* RINCIAN SOAL: Ketik ulang seluruh teks tentang kedatangan di bandara Ewer tanpa mengubah satu huruf pun.

* TEKS SUMBER:
##############################

Nationalgeographic.co.id - Sesaat setelah mendarat di bandara perintis Ewer, kami bergegas meninggalkan pesawat berbaling-baling tunggal Cessna 208B yang membawa kami dari Timika menuju area terminal kedatangan. Sebuah bangunan kecil, tidak terawat yang lebih menyerupai kantor kas bank plat merah di pedalaman. Namun tentu saja Ewer sendiri merupakan pedalaman bagi sebagian besar warga kota besar di Indonesia. Banyak dari kita yang mungkin baru sekali ini mendengar ada sebuah distrik bernama Ewer.
Di samping kiri bangunan terminal berdiri satu bangunan yang terlihat unik. Dengan lebar 10 meter dan panjang sekitar 30 meter, beratapkan daun sagu, dan susunan horisontal kayu penopang, memberikan kesan tradisional yang kuat.
Kami bertanya kepada Pak Harun Desnam, seorang motorist (pengendara longboat) yang bertugas menjemput kami dari bandara Ewer menuju ke Agats. “Pak Harun, itu bangunan apa?” tanya kami. “Itu Jew” jawabnya.

##############################

* DATA YANG DIBERIKAN:
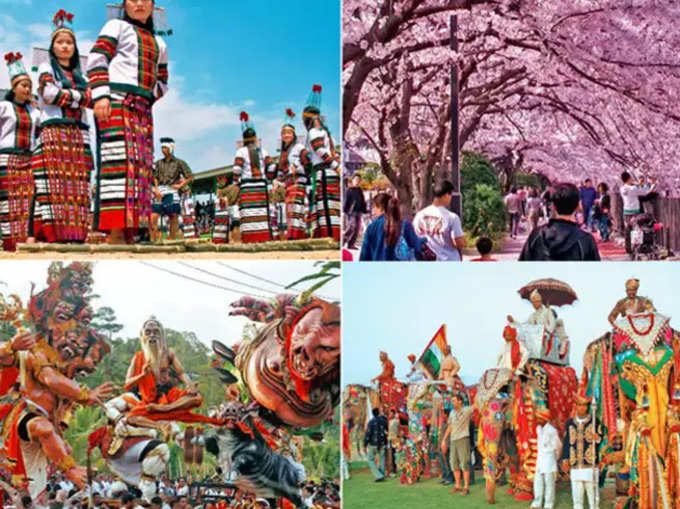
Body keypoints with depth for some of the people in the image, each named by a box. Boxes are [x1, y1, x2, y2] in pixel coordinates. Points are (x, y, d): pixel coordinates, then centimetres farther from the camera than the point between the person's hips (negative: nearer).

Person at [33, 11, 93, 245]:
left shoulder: (79, 76, 25)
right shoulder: (46, 68, 10)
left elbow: (88, 103, 18)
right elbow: (49, 93, -7)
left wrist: (83, 137, 5)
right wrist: (79, 96, 2)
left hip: (78, 136, 5)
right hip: (53, 132, -5)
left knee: (77, 186, -6)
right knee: (54, 183, -15)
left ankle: (74, 233, -10)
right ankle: (51, 234, -21)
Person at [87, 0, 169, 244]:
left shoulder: (159, 43, 27)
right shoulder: (116, 26, 11)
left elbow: (162, 81, 27)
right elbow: (97, 60, -2)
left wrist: (151, 95, 5)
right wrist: (100, 95, -16)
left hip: (142, 109, 7)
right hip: (117, 101, -6)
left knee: (141, 165, -2)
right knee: (119, 160, -18)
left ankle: (130, 233, -3)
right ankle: (116, 233, -26)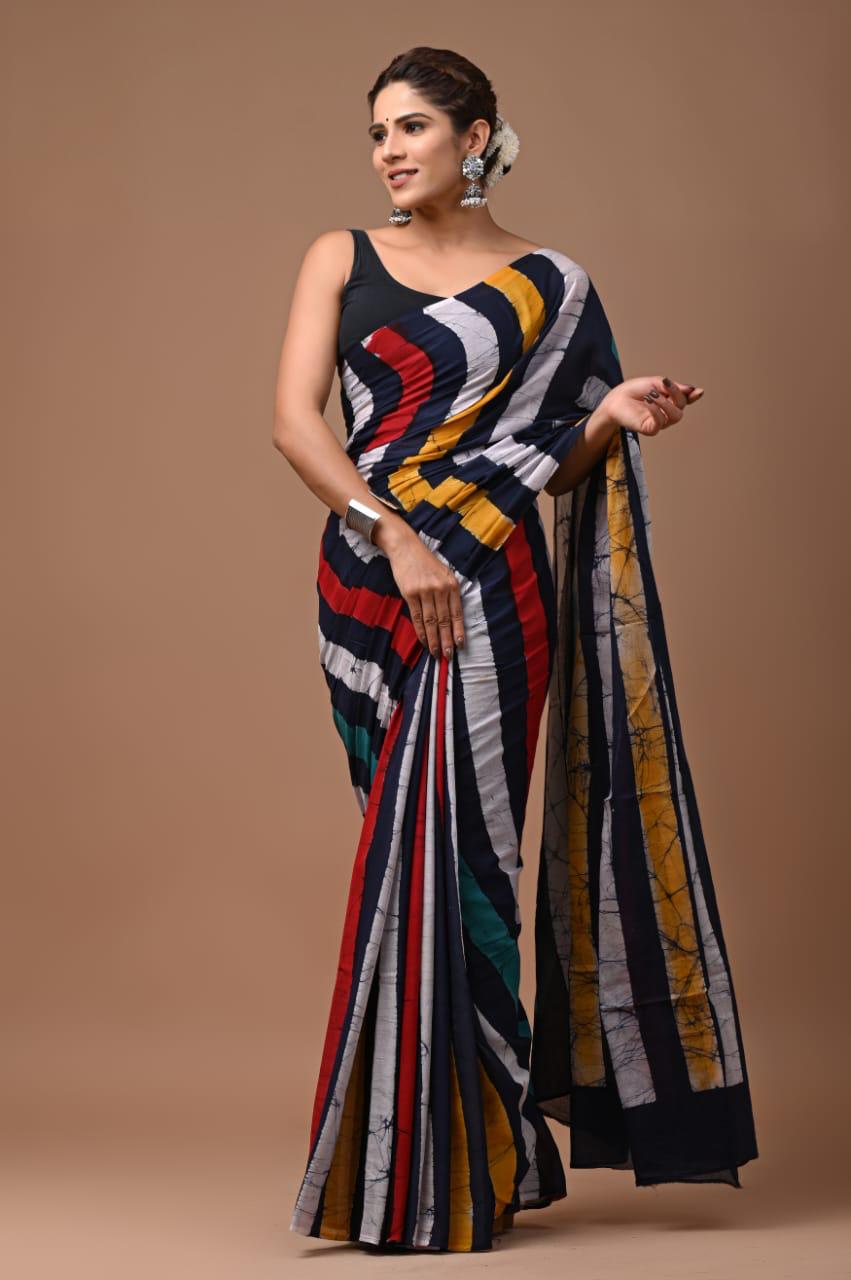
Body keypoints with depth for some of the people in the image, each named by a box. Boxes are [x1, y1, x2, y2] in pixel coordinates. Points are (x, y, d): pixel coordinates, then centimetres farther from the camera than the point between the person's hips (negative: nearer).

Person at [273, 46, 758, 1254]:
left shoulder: (552, 286, 7)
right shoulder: (341, 259, 8)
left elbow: (557, 462, 10)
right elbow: (295, 418, -4)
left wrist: (616, 418, -11)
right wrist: (392, 533, -16)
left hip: (486, 590, -2)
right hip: (366, 588, 3)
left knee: (448, 854, -8)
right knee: (411, 856, 6)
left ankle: (447, 1177, 1)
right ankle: (500, 1143, 18)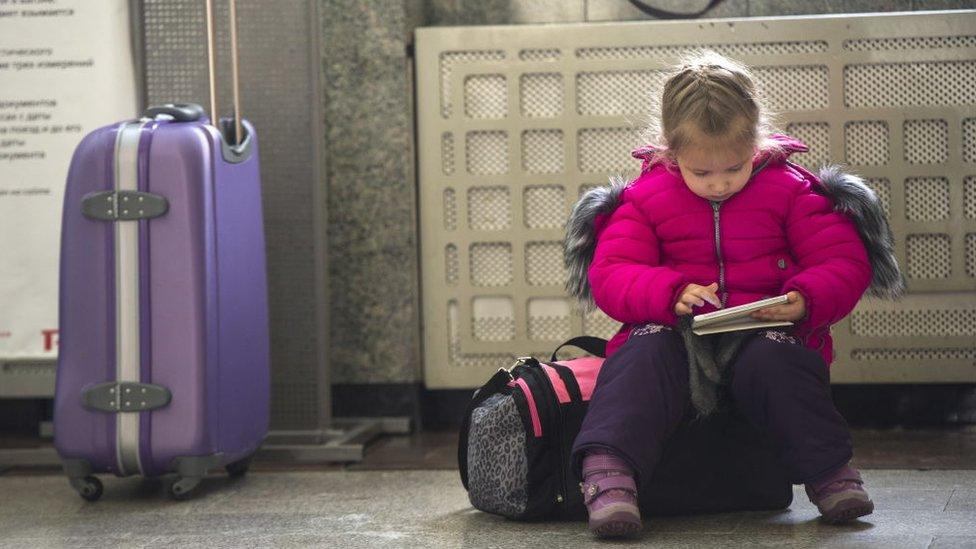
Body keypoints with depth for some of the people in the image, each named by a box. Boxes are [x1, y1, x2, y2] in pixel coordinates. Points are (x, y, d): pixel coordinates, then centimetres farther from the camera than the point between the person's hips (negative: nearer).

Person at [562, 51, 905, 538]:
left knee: (774, 361, -35)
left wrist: (805, 301, -18)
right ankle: (607, 470, -48)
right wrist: (671, 293, -21)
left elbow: (844, 263, 5)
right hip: (676, 332, 0)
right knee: (644, 357, -33)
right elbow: (610, 276, -1)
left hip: (766, 330, 0)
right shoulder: (645, 199, 7)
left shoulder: (790, 191, 6)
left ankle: (829, 471, -28)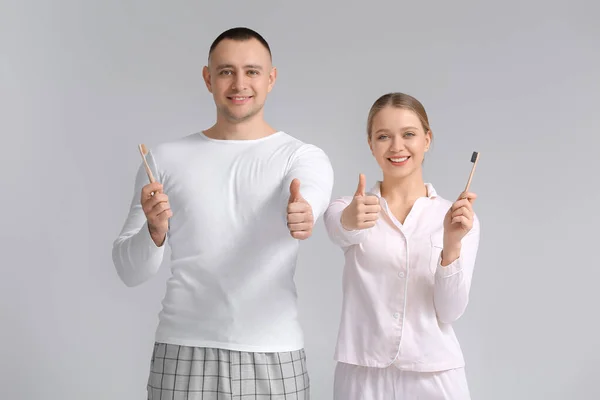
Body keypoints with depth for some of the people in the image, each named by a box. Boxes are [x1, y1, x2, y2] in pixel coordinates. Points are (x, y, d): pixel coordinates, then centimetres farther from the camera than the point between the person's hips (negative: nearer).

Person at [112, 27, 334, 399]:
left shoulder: (305, 157, 1)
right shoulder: (165, 159, 5)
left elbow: (309, 196, -22)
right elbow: (130, 271, 4)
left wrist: (303, 212, -45)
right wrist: (154, 232, -17)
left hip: (274, 356, -1)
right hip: (184, 354, 1)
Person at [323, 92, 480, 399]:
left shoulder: (457, 216, 1)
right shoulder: (346, 209, 1)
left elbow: (450, 311, -7)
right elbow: (340, 231, -23)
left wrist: (452, 244, -22)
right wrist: (350, 221, -44)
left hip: (434, 374, 0)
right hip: (362, 373, 0)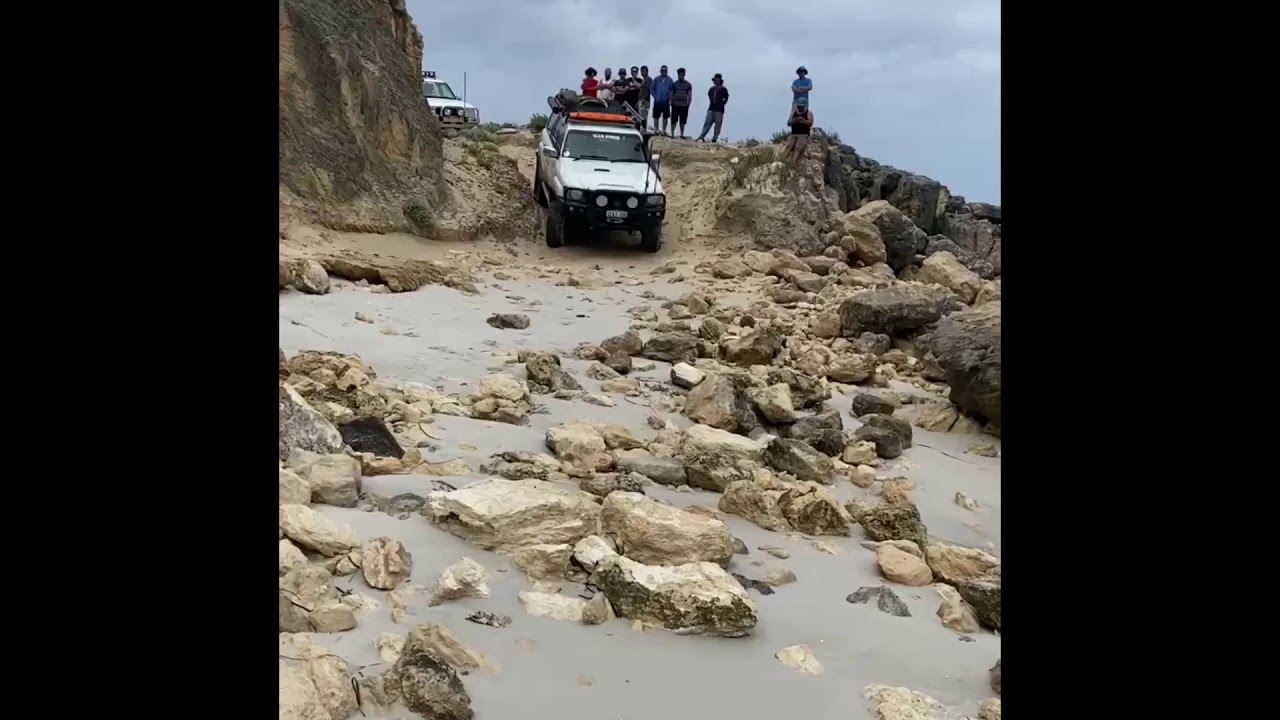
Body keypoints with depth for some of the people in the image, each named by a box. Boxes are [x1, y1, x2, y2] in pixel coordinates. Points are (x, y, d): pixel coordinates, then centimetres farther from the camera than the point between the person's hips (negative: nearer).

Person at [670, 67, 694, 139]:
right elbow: (671, 94, 7)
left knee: (682, 121, 4)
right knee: (674, 120, -4)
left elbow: (690, 95, 7)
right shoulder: (674, 84, 6)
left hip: (684, 105, 1)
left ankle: (682, 134, 10)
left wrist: (688, 104, -2)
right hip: (675, 105, -1)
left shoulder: (688, 85, 7)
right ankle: (672, 134, 0)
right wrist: (671, 102, -3)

##############################

* JAWABAN LATIHAN:
Nationalgeographic.co.id - Sesaat setelah mendarat di bandara perintis Ewer, kami bergegas meninggalkan pesawat berbaling-baling tunggal Cessna 208B yang membawa kami dari Timika menuju area terminal kedatangan. Sebuah bangunan kecil, tidak terawat yang lebih menyerupai kantor kas bank plat merah di pedalaman. Namun tentu saja Ewer sendiri merupakan pedalaman bagi sebagian besar warga kota besar di Indonesia. Banyak dari kita yang mungkin baru sekali ini mendengar ada sebuah distrik bernama Ewer.
Di samping kiri bangunan terminal berdiri satu bangunan yang terlihat unik. Dengan lebar 10 meter dan panjang sekitar 30 meter, beratapkan daun sagu, dan susunan horisontal kayu penopang, memberikan kesan tradisional yang kuat.
Kami bertanya kepada Pak Harun Desnam, seorang motorist (pengendara longboat) yang bertugas menjemput kami dari bandara Ewer menuju ke Agats. “Pak Harun, itu bangunan apa?” tanya kami. “Itu Jew” jawabnya.